_Exercise aim_
Print the passage of the Hunger Games review between "16 year old" and "how to hunt.", inclusive.

_Source extract_
##############################
I’m sure you’ve heard of the Hunger games already, but don’t always judge a book by its movie! I read this book in two days flat and I think it’s addictive! It’s set in the ruins of North America in a place called Panem in which there are 12 districts; district 1, district 2 and so on. The higher the number of your district, the higher poverty rates are. All of the 12 districts are run by the Capitol, the capital city and where the President, President Snow lives.

16 year old Katniss Everdeen lives in district 12 in a tiny house with her little sister Primrose, Prim for short and her mum. Because the capitol want to show the districts who is the best and to stop them revolting, they declare every year, that all children from the ages of 12 to 18 are to have their names put into a bowl and then, in each district, a male and female, will be selected to fight to the death in an arena, and it would be called the hunger games. The reaping day was when they picked out the names, and as you got older the more times your name would be put into the selection bowl. Katniss was in there 24 times, Prim was in there once. Before the Reaping, Katniss went out hunting in the woods, which was forbidden but she and her hunting partner Gale knew how to hunt.
##############################
_Record list_
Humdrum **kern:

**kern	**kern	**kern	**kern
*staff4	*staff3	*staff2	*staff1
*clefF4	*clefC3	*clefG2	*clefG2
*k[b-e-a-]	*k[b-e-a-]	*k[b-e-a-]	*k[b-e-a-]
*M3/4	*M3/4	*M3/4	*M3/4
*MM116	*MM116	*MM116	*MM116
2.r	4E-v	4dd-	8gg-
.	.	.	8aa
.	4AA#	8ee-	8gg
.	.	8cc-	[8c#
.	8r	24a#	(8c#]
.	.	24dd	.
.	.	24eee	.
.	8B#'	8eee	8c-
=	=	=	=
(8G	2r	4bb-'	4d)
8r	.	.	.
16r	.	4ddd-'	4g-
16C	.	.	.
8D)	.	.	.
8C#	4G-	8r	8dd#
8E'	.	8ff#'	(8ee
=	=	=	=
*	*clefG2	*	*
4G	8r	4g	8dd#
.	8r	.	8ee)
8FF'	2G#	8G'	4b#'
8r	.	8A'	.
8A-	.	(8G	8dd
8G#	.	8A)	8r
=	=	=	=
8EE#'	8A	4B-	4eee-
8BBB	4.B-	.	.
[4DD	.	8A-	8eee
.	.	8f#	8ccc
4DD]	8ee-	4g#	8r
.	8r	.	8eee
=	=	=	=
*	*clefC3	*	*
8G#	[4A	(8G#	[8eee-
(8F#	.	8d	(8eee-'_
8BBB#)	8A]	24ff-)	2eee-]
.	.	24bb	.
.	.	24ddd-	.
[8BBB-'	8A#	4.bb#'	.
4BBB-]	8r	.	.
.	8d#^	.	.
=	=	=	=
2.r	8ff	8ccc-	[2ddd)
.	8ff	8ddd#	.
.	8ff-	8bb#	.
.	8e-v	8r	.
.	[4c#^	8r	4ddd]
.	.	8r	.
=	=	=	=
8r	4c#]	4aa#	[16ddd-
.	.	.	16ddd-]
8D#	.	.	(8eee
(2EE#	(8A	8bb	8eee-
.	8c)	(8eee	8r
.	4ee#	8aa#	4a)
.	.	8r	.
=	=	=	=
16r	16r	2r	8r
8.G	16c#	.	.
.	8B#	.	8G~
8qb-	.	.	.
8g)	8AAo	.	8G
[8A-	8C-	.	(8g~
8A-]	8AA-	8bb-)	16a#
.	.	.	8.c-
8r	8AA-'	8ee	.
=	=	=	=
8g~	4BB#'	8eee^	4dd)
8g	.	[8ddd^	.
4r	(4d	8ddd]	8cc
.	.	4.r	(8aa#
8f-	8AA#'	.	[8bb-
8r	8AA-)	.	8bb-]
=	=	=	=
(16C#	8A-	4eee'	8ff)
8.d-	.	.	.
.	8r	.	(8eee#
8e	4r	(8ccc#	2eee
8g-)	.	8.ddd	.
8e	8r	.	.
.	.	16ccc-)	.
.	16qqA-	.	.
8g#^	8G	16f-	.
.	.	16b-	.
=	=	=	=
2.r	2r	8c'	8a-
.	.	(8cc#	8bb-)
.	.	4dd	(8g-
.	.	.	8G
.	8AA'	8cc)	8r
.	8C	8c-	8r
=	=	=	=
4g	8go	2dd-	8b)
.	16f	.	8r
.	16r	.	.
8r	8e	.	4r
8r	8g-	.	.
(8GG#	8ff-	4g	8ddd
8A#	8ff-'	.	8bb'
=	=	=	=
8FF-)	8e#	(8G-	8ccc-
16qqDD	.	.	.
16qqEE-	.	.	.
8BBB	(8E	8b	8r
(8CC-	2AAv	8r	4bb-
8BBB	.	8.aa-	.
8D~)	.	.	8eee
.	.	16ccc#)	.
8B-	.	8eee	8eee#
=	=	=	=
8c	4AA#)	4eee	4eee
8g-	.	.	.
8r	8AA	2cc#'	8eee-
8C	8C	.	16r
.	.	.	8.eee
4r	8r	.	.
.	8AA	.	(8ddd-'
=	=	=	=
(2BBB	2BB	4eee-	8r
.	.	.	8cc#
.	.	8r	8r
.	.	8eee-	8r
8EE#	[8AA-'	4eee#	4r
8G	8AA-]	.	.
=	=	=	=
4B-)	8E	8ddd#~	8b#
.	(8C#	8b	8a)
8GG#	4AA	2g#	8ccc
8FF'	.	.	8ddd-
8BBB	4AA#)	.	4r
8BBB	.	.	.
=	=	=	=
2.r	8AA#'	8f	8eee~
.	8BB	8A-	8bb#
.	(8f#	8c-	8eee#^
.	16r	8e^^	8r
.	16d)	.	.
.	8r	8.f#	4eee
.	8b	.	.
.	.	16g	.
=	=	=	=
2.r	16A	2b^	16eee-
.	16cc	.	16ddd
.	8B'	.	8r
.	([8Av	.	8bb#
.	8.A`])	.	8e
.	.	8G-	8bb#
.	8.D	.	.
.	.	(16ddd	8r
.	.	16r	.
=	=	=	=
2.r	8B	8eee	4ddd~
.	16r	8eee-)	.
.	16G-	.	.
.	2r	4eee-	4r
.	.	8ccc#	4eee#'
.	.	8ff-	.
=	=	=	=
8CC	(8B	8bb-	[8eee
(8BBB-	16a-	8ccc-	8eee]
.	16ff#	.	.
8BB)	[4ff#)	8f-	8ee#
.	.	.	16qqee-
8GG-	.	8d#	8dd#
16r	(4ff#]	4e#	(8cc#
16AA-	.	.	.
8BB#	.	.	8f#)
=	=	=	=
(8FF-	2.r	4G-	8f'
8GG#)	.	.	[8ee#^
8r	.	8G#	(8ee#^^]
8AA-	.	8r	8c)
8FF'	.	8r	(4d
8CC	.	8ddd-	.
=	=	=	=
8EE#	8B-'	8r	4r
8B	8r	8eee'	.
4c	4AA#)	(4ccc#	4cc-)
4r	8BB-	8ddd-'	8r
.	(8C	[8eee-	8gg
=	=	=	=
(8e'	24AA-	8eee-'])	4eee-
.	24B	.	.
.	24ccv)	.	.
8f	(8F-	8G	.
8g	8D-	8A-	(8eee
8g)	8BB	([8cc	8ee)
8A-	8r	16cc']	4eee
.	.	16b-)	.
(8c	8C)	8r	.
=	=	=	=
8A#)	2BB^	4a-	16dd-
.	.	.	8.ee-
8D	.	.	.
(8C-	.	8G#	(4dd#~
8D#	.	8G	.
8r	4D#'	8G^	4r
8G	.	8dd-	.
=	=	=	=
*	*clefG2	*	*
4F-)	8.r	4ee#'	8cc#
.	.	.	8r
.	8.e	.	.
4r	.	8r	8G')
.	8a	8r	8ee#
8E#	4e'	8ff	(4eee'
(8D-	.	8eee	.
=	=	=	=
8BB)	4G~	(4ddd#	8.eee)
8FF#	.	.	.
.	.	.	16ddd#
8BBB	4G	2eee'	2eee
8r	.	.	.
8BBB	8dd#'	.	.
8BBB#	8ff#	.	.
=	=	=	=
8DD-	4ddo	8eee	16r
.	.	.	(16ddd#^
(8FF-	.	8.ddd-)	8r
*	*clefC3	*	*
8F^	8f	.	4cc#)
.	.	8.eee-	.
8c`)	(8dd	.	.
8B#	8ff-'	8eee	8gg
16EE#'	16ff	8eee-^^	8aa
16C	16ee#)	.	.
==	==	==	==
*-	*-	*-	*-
##############################
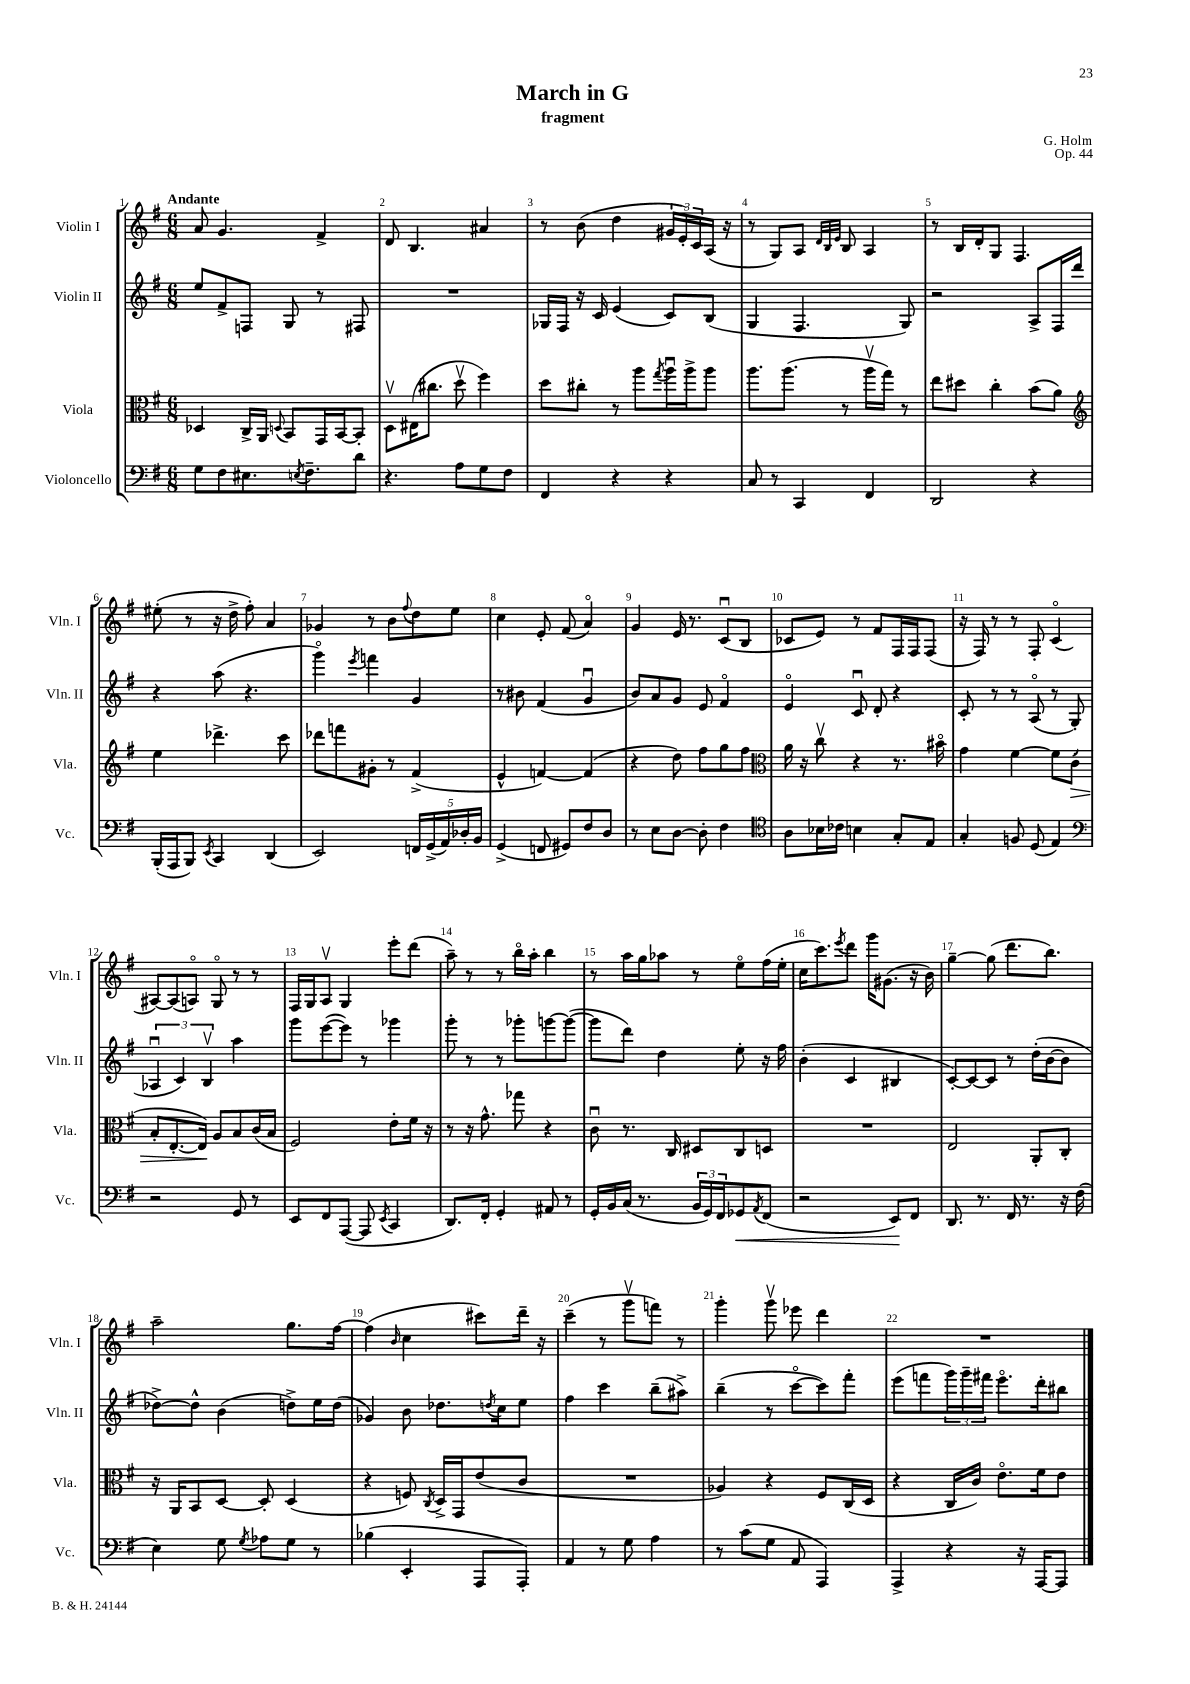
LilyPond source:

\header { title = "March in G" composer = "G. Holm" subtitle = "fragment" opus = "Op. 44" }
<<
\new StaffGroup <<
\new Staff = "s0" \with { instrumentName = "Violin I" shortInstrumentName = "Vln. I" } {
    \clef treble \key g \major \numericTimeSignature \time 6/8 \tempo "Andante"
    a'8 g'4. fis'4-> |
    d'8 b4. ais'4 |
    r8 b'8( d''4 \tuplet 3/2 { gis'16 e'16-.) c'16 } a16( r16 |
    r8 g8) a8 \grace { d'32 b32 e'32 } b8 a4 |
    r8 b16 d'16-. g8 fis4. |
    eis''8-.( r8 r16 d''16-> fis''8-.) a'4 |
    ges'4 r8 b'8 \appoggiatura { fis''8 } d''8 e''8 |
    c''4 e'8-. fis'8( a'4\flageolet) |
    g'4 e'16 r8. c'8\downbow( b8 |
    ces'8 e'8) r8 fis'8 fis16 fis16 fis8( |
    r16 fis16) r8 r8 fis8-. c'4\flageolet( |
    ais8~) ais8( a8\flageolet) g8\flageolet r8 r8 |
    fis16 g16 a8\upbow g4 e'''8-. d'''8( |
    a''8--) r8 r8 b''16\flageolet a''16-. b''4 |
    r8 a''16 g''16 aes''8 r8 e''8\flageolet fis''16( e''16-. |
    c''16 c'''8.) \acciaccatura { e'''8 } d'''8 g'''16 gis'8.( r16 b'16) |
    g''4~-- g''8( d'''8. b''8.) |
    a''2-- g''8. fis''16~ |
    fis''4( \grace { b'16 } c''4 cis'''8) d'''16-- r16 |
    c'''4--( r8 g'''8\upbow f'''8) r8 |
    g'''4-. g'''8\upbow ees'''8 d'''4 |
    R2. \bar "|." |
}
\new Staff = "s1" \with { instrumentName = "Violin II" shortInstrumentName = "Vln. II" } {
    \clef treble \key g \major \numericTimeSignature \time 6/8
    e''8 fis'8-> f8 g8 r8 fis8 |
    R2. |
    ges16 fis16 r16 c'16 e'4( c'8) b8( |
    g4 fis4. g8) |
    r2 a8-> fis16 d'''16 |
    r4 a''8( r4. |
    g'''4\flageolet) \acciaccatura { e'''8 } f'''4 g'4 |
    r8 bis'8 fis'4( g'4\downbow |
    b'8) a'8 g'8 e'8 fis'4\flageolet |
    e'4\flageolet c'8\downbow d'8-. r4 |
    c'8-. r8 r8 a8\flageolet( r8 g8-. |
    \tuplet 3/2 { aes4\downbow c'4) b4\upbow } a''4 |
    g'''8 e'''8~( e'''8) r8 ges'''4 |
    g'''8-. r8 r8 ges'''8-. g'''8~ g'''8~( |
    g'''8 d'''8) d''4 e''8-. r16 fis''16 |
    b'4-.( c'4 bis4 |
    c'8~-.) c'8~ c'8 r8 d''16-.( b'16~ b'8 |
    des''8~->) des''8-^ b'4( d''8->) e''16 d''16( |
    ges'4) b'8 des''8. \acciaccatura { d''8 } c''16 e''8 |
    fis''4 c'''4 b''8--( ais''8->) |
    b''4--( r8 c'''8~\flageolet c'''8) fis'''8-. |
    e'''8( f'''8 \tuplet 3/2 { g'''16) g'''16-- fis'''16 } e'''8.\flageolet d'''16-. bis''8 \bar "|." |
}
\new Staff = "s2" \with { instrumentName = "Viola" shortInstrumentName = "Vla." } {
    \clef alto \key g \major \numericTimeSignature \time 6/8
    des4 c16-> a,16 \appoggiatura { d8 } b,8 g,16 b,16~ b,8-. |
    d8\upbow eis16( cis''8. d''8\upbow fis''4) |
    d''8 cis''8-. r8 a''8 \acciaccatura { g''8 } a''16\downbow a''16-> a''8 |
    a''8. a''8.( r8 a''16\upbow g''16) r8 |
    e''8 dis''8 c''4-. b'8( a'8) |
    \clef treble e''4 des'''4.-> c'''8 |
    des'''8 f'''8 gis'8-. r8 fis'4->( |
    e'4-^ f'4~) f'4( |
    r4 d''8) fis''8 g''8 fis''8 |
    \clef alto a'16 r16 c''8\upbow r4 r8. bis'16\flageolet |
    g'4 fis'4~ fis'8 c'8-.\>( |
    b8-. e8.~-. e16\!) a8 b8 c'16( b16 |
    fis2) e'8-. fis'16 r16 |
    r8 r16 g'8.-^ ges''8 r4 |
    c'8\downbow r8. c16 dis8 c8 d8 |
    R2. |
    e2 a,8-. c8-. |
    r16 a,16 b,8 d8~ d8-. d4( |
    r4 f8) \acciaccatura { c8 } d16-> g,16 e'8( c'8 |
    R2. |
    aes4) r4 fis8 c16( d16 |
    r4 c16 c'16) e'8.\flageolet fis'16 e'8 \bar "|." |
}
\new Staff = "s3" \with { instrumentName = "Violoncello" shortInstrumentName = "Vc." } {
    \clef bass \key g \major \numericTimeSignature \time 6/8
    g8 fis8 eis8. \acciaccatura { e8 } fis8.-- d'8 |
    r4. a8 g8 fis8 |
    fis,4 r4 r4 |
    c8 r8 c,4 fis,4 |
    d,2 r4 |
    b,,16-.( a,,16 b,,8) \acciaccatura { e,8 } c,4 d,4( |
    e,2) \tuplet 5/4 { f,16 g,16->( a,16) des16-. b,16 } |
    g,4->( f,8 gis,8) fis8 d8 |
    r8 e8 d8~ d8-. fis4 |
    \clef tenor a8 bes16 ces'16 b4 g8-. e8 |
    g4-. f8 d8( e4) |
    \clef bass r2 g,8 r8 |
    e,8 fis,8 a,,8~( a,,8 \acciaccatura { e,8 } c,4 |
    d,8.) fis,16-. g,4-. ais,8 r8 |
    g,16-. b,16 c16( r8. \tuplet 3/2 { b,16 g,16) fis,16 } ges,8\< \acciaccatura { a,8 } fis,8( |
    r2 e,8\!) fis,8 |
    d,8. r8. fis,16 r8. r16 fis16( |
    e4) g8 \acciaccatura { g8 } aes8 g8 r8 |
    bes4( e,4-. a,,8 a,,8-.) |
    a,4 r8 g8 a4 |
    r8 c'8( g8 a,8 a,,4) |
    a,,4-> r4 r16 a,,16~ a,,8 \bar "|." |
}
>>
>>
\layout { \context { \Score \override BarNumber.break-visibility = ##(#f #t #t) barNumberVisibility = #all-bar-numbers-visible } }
##############################
_Output below_
16 year old Katniss Everdeen lives in district 12 in a tiny house with her little sister Primrose, Prim for short and her mum. Because the capitol want to show the districts who is the best and to stop them revolting, they declare every year, that all children from the ages of 12 to 18 are to have their names put into a bowl and then, in each district, a male and female, will be selected to fight to the death in an arena, and it would be called the hunger games. The reaping day was when they picked out the names, and as you got older the more times your name would be put into the selection bowl. Katniss was in there 24 times, Prim was in there once. Before the Reaping, Katniss went out hunting in the woods, which was forbidden but she and her hunting partner Gale knew how to hunt.